> **Material for this task**

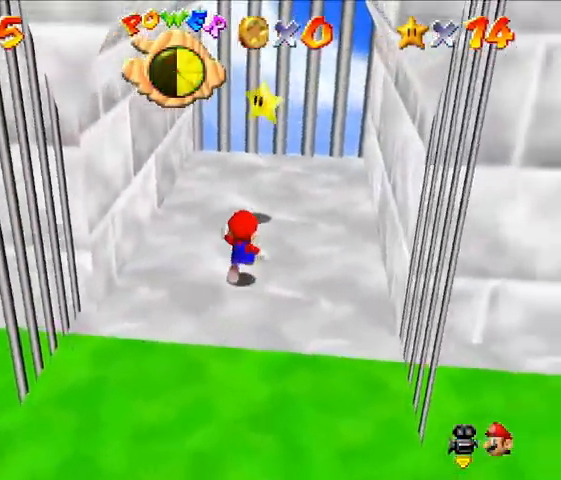
{"buttons": [], "left_stick": "up"}
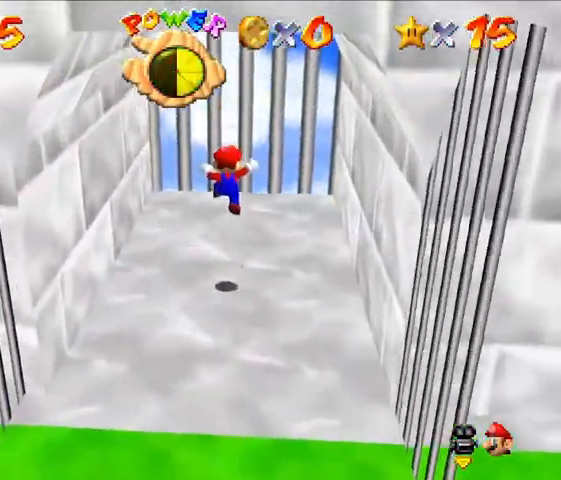
{"buttons": [], "left_stick": "center", "events": [[267, "left_stick", "center"]]}
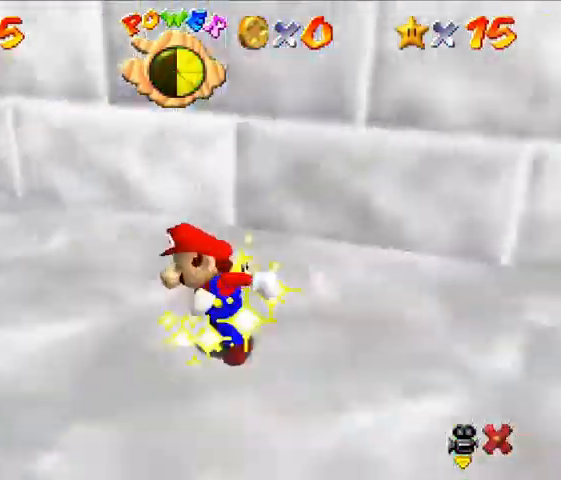
{"buttons": [], "left_stick": "center", "events": []}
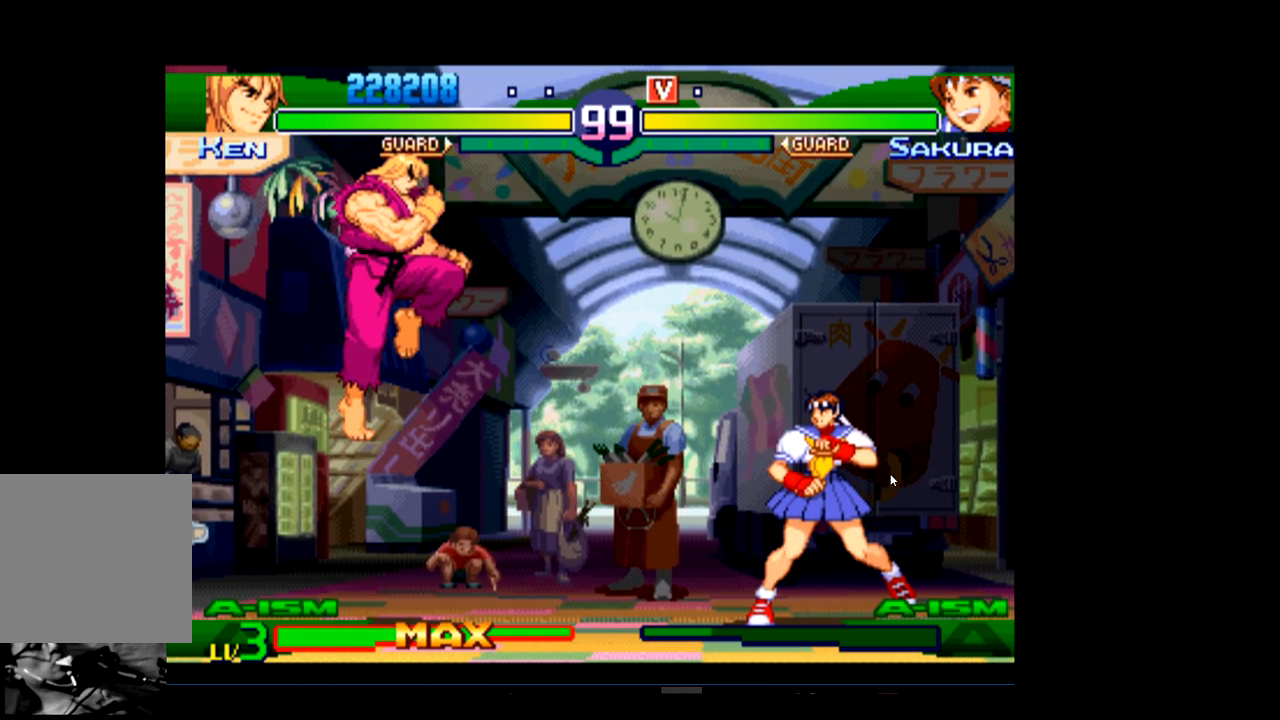
Gameplay with a controller (Xbox layout); each line is a JSON object with the inputs held at the frame after it. "events" lists button and stick changes between this image and that frame as [ms after this image, input, new state], when the widget could be followed in between. Not read: right_stick.
{"buttons": [], "left_stick": "center", "events": [[333, "R1", "down"], [500, "R1", "up"]]}
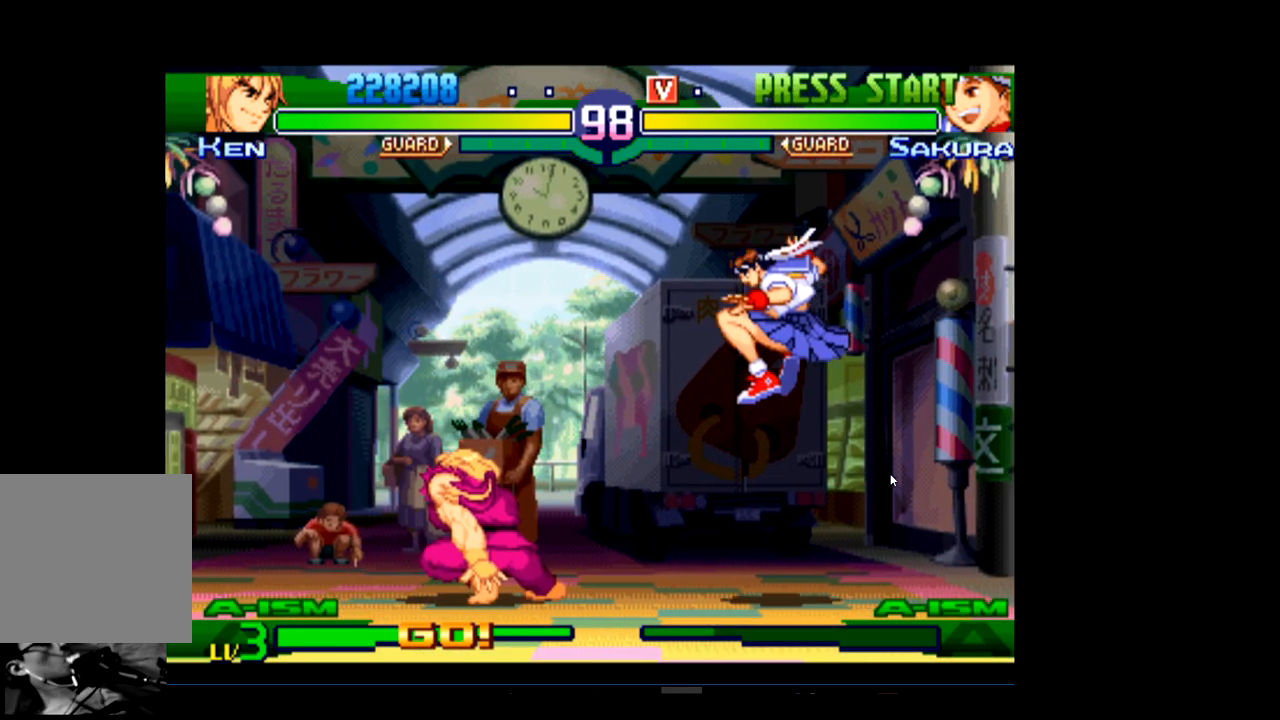
{"buttons": ["R1"], "left_stick": "center", "events": [[433, "R1", "down"]]}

> **Action item**
The required output is the line containing "Gameplay with a" plus every line after it to the end of the data, copied exactly and with no pictures.

> **Output of the task**
Gameplay with a controller (Xbox layout); each line is a JSON object with the inputs held at the frame after it. "events" lists button and stick changes between this image and that frame as [ms after this image, input, new state], when the widget could be followed in between. Not read: right_stick.
{"buttons": [], "left_stick": "center", "events": [[333, "R1", "down"], [500, "R1", "up"]]}
{"buttons": ["R1"], "left_stick": "center", "events": [[433, "R1", "down"]]}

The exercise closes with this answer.